Austen’s Mr. Darcy struck me as a Byronic figure – intelligent but arrogant, sophisticated and cynical, introspective and conflicted. “That man of loneliness and mystery, Scarce seen to smile, and seldom heard to sigh.” (The Corsair, I, VIII) Knowing that Polidori had based his Vampyre on Byron cultivated in my mind the idea that Darcy as a character – as well as Pride and Prejudice as a whole – lent itself well to a vampire adaptation; however, when I looked, I could not find the adaptation I envisioned. Yes, someone had published a vampire “mash-up,” but I have already expressed my opinion on those. I also found a vampire sequel told in gothic style. Regina Jeffers had written a fascinating novel inspired by Pride and Prejudice with Mr. Darcy as dhampir, battling against vampires while resisting the urge to become one himself.

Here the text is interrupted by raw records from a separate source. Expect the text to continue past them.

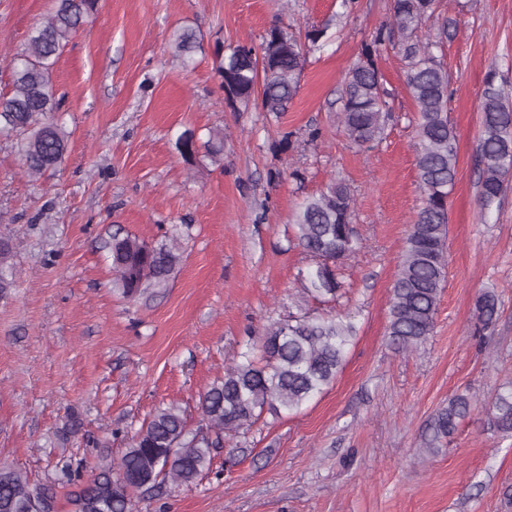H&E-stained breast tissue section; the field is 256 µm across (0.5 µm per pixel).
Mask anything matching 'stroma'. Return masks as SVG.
Returning <instances> with one entry per match:
<instances>
[{"mask_svg": "<svg viewBox=\"0 0 512 512\" xmlns=\"http://www.w3.org/2000/svg\"><path fill=\"white\" fill-rule=\"evenodd\" d=\"M50 7L0 0V92ZM390 15L391 0L348 10L341 0H98L52 73L70 134L64 163L31 178L0 138V237L14 263L13 286L0 292V464L53 479L64 462L96 464L91 437L120 457L169 404L197 428L200 396L269 324L349 312L357 336L330 386L295 413L225 436L195 483L138 497L134 512H512V435L489 425L493 394L512 381V182L483 217L475 165L485 81L512 97V0H437L422 28L432 35L446 20L456 30L442 61L458 170L434 330L407 351L387 334L421 204L400 54L379 61L394 95L379 142L351 143L338 112L345 74ZM280 22L299 37L324 29V51L309 56L287 111H231L215 46L259 44ZM177 29L201 40L191 66L169 46ZM187 130L202 143L223 137L222 164L184 159L176 142ZM334 178L351 190L362 245L343 263V297L323 302L301 292L312 259L293 245L291 222L298 200ZM117 232L176 242L166 286L133 301L113 288L107 244ZM485 290L501 309L481 331L474 298ZM464 391L475 411L451 439L424 447L432 417Z\"/></svg>", "mask_w": 512, "mask_h": 512, "instance_id": "stroma-1", "label": "stroma"}]
</instances>
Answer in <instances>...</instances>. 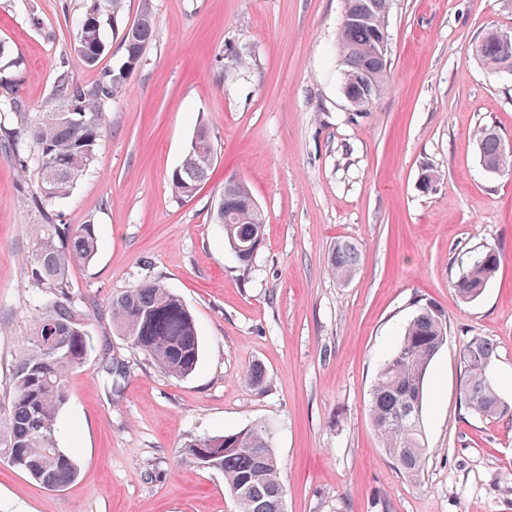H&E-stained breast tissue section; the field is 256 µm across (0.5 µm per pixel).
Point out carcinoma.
Here are the masks:
<instances>
[{
	"mask_svg": "<svg viewBox=\"0 0 512 512\" xmlns=\"http://www.w3.org/2000/svg\"><path fill=\"white\" fill-rule=\"evenodd\" d=\"M76 20L71 49L89 65L104 52L102 32L117 16L123 0H88ZM150 0H143L136 19L121 38L123 62L102 73L90 84H80L66 71L58 73L53 97L56 109L31 112L18 96L11 74H0V138L10 159L23 176H33L35 202L44 223L31 227V285L39 295L38 319L10 376L7 400L0 402V461L20 470L39 487L60 489L78 475L74 458L57 442L59 417L67 404L66 376L81 367L88 356L90 338L84 318L71 301V267L89 262L98 250L92 224L59 223L60 203L91 171L101 140L105 107L125 89L141 58L131 50H144L153 36ZM373 16L358 23L340 22L337 41L342 53L343 81L366 70H376L370 97L357 103L369 109L390 88V64H380L375 30L385 25L390 0ZM485 51L479 60L492 70L512 71V46L502 48L493 33L482 37ZM73 111H67V108ZM501 136L492 126L476 134V148L483 166L495 164ZM216 158L211 133L198 126L180 165L170 174L178 199L195 196L208 179ZM224 215L213 220L224 225L228 244L263 242L265 218L252 207L248 185L238 179L224 183ZM360 253L355 243L339 240L328 257L331 273L346 280L356 271ZM502 263L499 250L484 245L472 255L453 281L466 301L480 297ZM112 325L130 347L147 356L153 365L173 378L192 374L202 355L198 324L183 300L160 280H151L112 297ZM447 340L445 315L426 304L404 328L397 348L382 364L369 397L371 422L394 466L408 477L418 476L426 456L420 423L430 364ZM494 343L473 338L460 352L464 384L461 389L469 412L484 419L512 415V404L502 397L490 369L496 357ZM101 374L110 386L126 376V366L112 358L102 360ZM186 453L208 462L224 473V484L239 512H281L284 486L280 464L269 430L261 423L222 436L195 438L184 445Z\"/></svg>",
	"mask_w": 512,
	"mask_h": 512,
	"instance_id": "obj_1",
	"label": "carcinoma"
}]
</instances>
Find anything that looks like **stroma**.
I'll return each instance as SVG.
<instances>
[{"instance_id": "obj_1", "label": "stroma", "mask_w": 512, "mask_h": 512, "mask_svg": "<svg viewBox=\"0 0 512 512\" xmlns=\"http://www.w3.org/2000/svg\"><path fill=\"white\" fill-rule=\"evenodd\" d=\"M87 0H0V66L29 110L57 108L59 71L79 83L121 64L123 0L96 65L70 49ZM342 0H151L153 38L125 92L105 108L92 171L61 210L94 225L92 261L70 271L91 349L66 379L58 442L79 475L57 491L0 463V512H237L223 472L182 445L256 423L271 432L286 512H512V416L483 420L460 400L459 353L493 341V373L512 402V174L484 168L479 127L512 140V72L474 46L512 30L504 0H391V89L370 112L346 100L336 35ZM246 55L237 66L238 55ZM217 159L197 194L169 176L195 127ZM439 179L419 185L424 169ZM247 182L266 219L251 266L240 265L213 210L228 178ZM32 180L0 150V391L38 316L30 227L42 223ZM354 242L357 273L328 269ZM504 261L476 300L451 281L480 246ZM158 279L194 314L202 357L168 377L112 327L113 296ZM447 317L422 408L427 456L417 478L396 470L368 402L416 302ZM125 361L111 389L102 343ZM262 385L245 384L254 364ZM360 258L355 243L349 240L336 241L328 257L329 269L337 279L346 280L356 271Z\"/></svg>"}]
</instances>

I needed something more. I wanted Mr. Darcy to be an honest-to-goodness neck-biting, blood-drinking, night-walking vampire who could be healed in the moonlight as in the Polidori story. I felt the story must be told from Mr. Darcy’s point of view to explore that Byronic Hero aspect of his nature, which we only glimpse in Austen’s narrative, and allow the curse of vampirism to reveal further depths of character – an outcast, suffering, jaded . Because this adaptation of Pride and Prejudice did not exist, I had no choice but to write it myself.

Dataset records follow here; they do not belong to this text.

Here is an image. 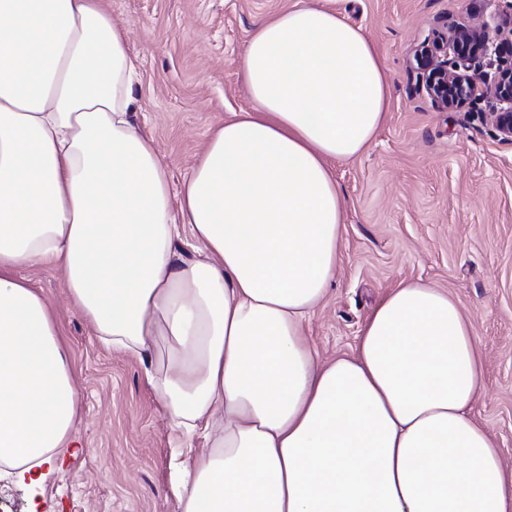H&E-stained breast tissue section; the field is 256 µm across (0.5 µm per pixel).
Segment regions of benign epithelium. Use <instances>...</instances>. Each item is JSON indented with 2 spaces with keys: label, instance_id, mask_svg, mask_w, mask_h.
I'll return each mask as SVG.
<instances>
[{
  "label": "benign epithelium",
  "instance_id": "7a95c632",
  "mask_svg": "<svg viewBox=\"0 0 512 512\" xmlns=\"http://www.w3.org/2000/svg\"><path fill=\"white\" fill-rule=\"evenodd\" d=\"M487 25L460 24L447 30L432 42H423L415 57L423 71L425 91L432 104L446 111L477 99H488L489 122L494 135L512 141V69L500 67L498 49H489ZM487 60L494 75L477 84L470 72Z\"/></svg>",
  "mask_w": 512,
  "mask_h": 512
}]
</instances>
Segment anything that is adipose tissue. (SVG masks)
Segmentation results:
<instances>
[{"instance_id": "1", "label": "adipose tissue", "mask_w": 512, "mask_h": 512, "mask_svg": "<svg viewBox=\"0 0 512 512\" xmlns=\"http://www.w3.org/2000/svg\"><path fill=\"white\" fill-rule=\"evenodd\" d=\"M106 3L0 0V465L38 487L78 417L70 354L17 275L49 265L101 340L155 352L147 382L191 447L181 512H512L447 291L400 282L331 360L305 335L343 244L333 165L387 118L362 28L308 0L261 21L240 64L251 105L175 197Z\"/></svg>"}]
</instances>
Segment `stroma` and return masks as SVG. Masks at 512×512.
<instances>
[{"instance_id": "35a3bbf8", "label": "stroma", "mask_w": 512, "mask_h": 512, "mask_svg": "<svg viewBox=\"0 0 512 512\" xmlns=\"http://www.w3.org/2000/svg\"><path fill=\"white\" fill-rule=\"evenodd\" d=\"M297 0H111L142 74L138 121L179 190L213 129L249 108L239 63L256 23ZM363 28L391 95L384 126L358 158L337 163L345 244L330 293L307 326L322 359L350 352L375 303L405 280L448 290L470 322L483 365L475 415L512 465V143L478 101L431 104L416 48L446 25L483 21L512 41L507 0H329ZM73 359L79 419L72 447L43 490L0 466V512H180L185 458L146 383L151 354L105 346L74 309L62 274L24 267Z\"/></svg>"}]
</instances>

I threw myself full-force into researching Regency England, vampire folklore, and Pride and Prejudice itself. This paranormal adaptation had to remain faithful to Austen in style, plot, and characters. How would Austen’s Elizabeth Bennet react to vampires? That itself required a thorough analysis of Elizabeth to ensure in this adaptation she remained true to the original character under remarkable circumstances. The novel had to be historically accurate and free of any anachronisms. I wanted it to be as if Jane Austen herself had written the story of Mr. Darcy as vampire, and I think I have succeeded. Well, except I did add another section – Beyond Pride and Prejudice – to peek into the passion, lust, and desire between Elizabeth and Mr. Darcy that simmers just under the surface in the original. Jane Austen teases us with hints of Darcy’s attraction to Elizabeth, and I could not leave that territory uncharted.
Thus, after fifteen years gestation, Pulse and Prejudice was born – an authentic vampire variation of the beloved classic. I hope I have written the paranormal adaptation others want to read as well.